#### Records provided ####

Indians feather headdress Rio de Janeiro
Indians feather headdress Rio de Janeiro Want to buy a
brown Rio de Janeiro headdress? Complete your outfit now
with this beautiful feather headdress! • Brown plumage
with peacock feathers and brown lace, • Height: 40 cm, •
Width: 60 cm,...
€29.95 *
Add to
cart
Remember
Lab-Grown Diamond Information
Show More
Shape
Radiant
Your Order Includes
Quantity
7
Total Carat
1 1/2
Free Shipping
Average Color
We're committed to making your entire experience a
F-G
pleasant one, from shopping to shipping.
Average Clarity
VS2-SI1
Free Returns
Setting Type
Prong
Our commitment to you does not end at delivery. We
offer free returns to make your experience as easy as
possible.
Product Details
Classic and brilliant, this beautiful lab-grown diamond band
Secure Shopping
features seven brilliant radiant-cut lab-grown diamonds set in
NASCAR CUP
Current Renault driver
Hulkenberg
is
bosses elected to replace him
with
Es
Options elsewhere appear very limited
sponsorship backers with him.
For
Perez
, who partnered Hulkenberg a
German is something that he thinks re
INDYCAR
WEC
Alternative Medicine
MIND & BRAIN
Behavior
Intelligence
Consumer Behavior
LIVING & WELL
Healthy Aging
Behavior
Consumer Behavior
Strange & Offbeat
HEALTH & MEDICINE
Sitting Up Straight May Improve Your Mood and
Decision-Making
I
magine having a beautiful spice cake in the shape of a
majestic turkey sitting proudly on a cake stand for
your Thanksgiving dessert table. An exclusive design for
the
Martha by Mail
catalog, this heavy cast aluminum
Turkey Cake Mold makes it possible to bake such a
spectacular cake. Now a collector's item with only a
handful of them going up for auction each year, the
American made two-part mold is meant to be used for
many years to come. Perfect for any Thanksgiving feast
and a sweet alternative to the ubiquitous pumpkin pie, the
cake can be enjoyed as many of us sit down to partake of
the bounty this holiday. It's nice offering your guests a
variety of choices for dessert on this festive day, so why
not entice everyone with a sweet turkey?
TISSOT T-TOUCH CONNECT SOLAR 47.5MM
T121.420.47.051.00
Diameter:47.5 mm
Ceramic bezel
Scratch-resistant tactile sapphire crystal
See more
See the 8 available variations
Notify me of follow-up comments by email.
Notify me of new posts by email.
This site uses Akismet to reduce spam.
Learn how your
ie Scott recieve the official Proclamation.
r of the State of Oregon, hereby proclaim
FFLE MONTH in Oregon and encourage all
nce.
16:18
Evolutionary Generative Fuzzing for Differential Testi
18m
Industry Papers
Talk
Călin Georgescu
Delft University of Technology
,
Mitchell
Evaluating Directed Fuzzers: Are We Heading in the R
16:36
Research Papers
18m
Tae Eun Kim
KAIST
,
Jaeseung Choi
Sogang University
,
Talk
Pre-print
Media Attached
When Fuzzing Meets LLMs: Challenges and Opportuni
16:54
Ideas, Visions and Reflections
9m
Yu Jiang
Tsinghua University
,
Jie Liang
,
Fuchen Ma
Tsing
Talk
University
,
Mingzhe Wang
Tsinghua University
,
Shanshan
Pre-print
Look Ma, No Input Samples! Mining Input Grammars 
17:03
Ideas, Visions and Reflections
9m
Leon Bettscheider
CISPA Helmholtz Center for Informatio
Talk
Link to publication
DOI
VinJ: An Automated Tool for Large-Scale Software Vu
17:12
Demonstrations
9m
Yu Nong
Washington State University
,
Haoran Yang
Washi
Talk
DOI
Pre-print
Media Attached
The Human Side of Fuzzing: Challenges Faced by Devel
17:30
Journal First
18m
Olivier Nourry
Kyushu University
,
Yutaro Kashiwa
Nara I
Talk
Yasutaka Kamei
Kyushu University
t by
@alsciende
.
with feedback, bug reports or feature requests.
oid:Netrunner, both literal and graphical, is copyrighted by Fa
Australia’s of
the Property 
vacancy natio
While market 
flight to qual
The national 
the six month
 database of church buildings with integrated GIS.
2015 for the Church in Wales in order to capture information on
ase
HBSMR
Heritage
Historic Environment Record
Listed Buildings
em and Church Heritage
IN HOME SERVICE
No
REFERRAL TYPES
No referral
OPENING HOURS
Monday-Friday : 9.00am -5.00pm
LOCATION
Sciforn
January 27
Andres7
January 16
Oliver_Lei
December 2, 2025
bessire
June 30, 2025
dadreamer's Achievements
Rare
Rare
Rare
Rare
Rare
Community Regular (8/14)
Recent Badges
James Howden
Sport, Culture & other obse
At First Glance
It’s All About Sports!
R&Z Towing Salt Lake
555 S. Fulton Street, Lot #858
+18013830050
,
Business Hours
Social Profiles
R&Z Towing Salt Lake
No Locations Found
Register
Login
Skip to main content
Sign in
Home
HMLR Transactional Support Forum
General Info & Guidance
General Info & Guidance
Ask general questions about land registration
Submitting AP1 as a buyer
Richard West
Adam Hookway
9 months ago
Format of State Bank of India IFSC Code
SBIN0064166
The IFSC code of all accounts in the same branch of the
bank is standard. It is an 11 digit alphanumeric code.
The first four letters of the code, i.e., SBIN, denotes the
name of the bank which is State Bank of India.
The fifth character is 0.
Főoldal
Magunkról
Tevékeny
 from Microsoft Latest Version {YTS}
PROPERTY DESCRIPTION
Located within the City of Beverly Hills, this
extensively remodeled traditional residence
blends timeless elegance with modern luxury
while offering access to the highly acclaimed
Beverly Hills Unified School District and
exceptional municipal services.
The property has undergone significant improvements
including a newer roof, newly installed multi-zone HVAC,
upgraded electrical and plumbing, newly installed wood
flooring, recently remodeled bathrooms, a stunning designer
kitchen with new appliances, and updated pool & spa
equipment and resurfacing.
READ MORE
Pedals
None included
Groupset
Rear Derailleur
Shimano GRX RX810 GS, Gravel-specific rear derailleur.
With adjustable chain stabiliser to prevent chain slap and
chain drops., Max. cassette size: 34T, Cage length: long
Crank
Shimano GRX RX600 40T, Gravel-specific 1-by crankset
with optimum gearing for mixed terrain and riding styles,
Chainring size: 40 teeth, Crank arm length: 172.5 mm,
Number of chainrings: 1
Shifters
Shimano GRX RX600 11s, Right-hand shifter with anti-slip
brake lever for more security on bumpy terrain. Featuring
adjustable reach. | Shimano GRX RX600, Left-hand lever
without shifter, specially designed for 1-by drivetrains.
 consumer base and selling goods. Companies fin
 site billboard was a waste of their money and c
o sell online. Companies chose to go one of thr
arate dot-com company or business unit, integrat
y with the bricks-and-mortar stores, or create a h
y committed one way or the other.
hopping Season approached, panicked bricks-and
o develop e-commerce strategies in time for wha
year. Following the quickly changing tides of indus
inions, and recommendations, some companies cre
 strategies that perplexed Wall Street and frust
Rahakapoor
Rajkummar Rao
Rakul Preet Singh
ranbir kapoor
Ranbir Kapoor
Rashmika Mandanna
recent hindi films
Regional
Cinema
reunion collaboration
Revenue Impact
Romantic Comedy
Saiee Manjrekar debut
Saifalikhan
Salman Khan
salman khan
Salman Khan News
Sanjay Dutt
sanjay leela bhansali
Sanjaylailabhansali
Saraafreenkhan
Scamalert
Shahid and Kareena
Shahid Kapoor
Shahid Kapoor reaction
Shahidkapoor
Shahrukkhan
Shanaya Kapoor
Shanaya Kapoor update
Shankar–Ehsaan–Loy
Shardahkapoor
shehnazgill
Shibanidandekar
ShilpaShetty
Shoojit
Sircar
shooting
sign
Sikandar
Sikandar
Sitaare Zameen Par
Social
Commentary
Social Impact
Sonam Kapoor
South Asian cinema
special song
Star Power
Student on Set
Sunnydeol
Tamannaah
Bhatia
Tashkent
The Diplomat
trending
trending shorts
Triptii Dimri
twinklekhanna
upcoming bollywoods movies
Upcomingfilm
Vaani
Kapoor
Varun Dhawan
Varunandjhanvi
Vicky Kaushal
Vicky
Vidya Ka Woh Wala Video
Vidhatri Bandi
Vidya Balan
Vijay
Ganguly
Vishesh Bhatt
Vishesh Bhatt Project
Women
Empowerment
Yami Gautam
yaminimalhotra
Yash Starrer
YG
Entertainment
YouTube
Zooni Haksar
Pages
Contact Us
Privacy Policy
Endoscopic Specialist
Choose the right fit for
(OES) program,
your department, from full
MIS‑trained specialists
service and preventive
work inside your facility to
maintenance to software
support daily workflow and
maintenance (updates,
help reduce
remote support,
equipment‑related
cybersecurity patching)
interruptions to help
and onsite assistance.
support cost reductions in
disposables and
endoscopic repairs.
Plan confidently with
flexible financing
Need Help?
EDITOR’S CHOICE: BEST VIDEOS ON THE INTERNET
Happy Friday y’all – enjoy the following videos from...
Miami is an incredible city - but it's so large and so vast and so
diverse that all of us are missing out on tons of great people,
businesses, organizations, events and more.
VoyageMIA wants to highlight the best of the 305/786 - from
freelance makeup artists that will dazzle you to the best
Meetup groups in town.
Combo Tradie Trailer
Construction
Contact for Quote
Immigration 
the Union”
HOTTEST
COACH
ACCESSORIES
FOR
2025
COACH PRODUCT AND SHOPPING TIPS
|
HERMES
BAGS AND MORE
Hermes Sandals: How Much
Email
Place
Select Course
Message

####

◆ **What this task involves**: All lines from the one containing "Meetup groups in town." to the end of the data above are to be set down exactly; no others belong in the answer.

◆ **Output for this exercise**:
Meetup groups in town.
Combo Tradie Trailer
Construction
Contact for Quote
Immigration 
the Union”
HOTTEST
COACH
ACCESSORIES
FOR
2025
COACH PRODUCT AND SHOPPING TIPS
|
HERMES
BAGS AND MORE
Hermes Sandals: How Much
Email
Place
Select Course
Message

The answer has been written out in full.